Matthew est schizophrène. Pour mieux affronter le vide et sa famille détruite, Matthew se livre. Il écrit, dessine. Il se rappelle du mieux qu’il peut. Il se répète, saute du coq à l’âne, revient dans le passé. Avec ses mots à lui. Il faut bien s’accrocher pour suivre les méandres sinueux de sa pensée désordonnée, floue, avec de l’humour en coin ici et là. Pas de début ni de fin. Une vie en montagne russe.

Sur les thèmes de la perte, de la douleur et de la maladie mentale, Contrecoups raconte l’histoire de Matthew et de Simon, deux frères qu’un tragique accident a séparé, et nous entraîne dans l’esprit de Matthew et de sa lente plongée dans la folie. La description du milieu hospitalier fait froid dans le dos. Patients infantilisés, traitements abrutissants, personnels débordés, le quotidien de Matthew fait frémir. La détresse de certains patients est bouleversante. Choix judicieux: le rôle joué par la typographie dans le roman. Tantôt écrit à la dactylo, tantôt à l’ordinateur, avec quelques dessins au trait ci-et-là, elle se confond avec l’histoire. Les personnages secondaires sont bien campés: l’adorable Simon, les parents, Jacob l’ami du quotidien, et surtout Nanny Noo, l’inestimable grand-mère qui veille au grain.
Nathan Filer propose une traversée de la vie, souvent drôle et décalée, souvent poignante, mais jamais larmoyante. Magnifique roman. Magnifique construction: un vrai casse-tête dont les pièces s’imbriquent petit à petit, au fil de l’histoire. Magnifique d’émotion: des personnages à fleur de peau. Tourmenté, mais aussi souvent très rôle, Contrecoups est un roman courageux, porté par une voix singulière et unique, qui jette un autre regard sur la schizophrénie, maladie trop souvent stigmatisée.
Il fallait être audacieux pour aborder un sujet aussi délicat. Nathan Filer possède un véritable talent pour arriver à traiter avec autant de maîtrise cette plongée vertigineuse dans la folie. Il n’est pas étonnant d’apprendre qu’il a été infirmier pendant près de dix ans dans un institution psychiatrique. Il maîtrise son sujet sur le bout des doigts. Il a un grand respect pour ses personnages, sans jamais tomber dans la facilité ou les clichés. La force de son roman est de faire découvrir de l’intérieur le quotidien de ces personnes qui souffrent de maladies mentales, sans pathos. Ce n’est pas parce que ce roman est classé pour ados qu’il faut s’en priver. Les ados pigent très souvent dans les lecture de grands. On peut bien faire de même! Et puis j’ai horreur des catégories. Un bon roman reste d’abord et avant tout un bon roman, peut importe à qui il est destiné.
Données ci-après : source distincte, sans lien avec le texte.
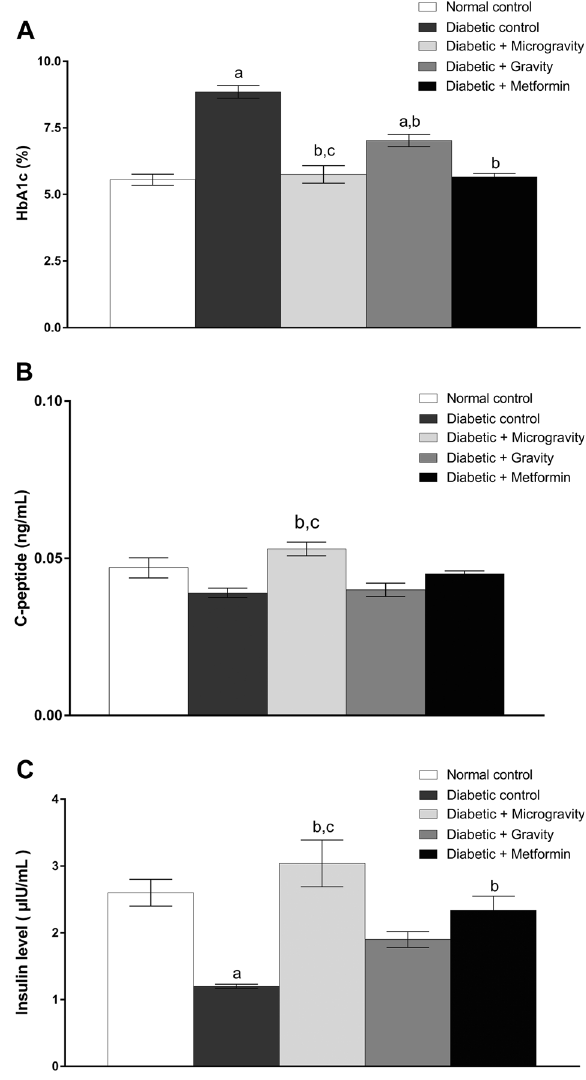
Fig. 4 Effect of treatment with ethanolic extracts of T. aestivum under gravity and microgravity conditions for 30 days on C-peptide, serum insulin, and glycated hemoglobin (HbA1c) levels in experimental rats. a shows the effect of ethanolic extracts of T. aestivum germinated under gravity and microgravity conditions on body weight in experimental rats. b shows the effect of ethanolic extracts of T. aestivum germinated under gravity and microgravity conditions on C-peptide levels in experimental rats. c shows the effect of ethanolic extracts of T. aestivum germinated under gravity and microgravity conditions on serum insulin levels in experimental rats. The values are expressed as the mean ± SEM of seven rats in each group. Data were analyzed by using two-way ANOVA, followed by Tukey ’ s multiple comparison test with the level of signi fi cance set at P < 0.05. a refers to treatment versus normal control, b refers to treatment versus diabetic control, and c refers to microgravity versus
Je vais vous raconter ce qui s’était passé, parce que ce sera un bon moyen de vous présenter mon frère. Il s’appelle Simon. Je pense que vous allez l’aimer. Vraiment. Mais d’ici quelques pages il sera mort. Et, après ça, il n’a plus jamais été le même.
Elle a fait de son mieux. Je crois qu’il existe une date de péremption quand il s’agit de mettre sur le dos de ses parents le fait qu’on soit abîmé par la vie. Je crois qu’avoir dix-huit ans, c’est ça. C’est le moment de prendre ses responsabilités.
Contrecoups, Nathan Filer, Michel Lafon, 2014, 352 p.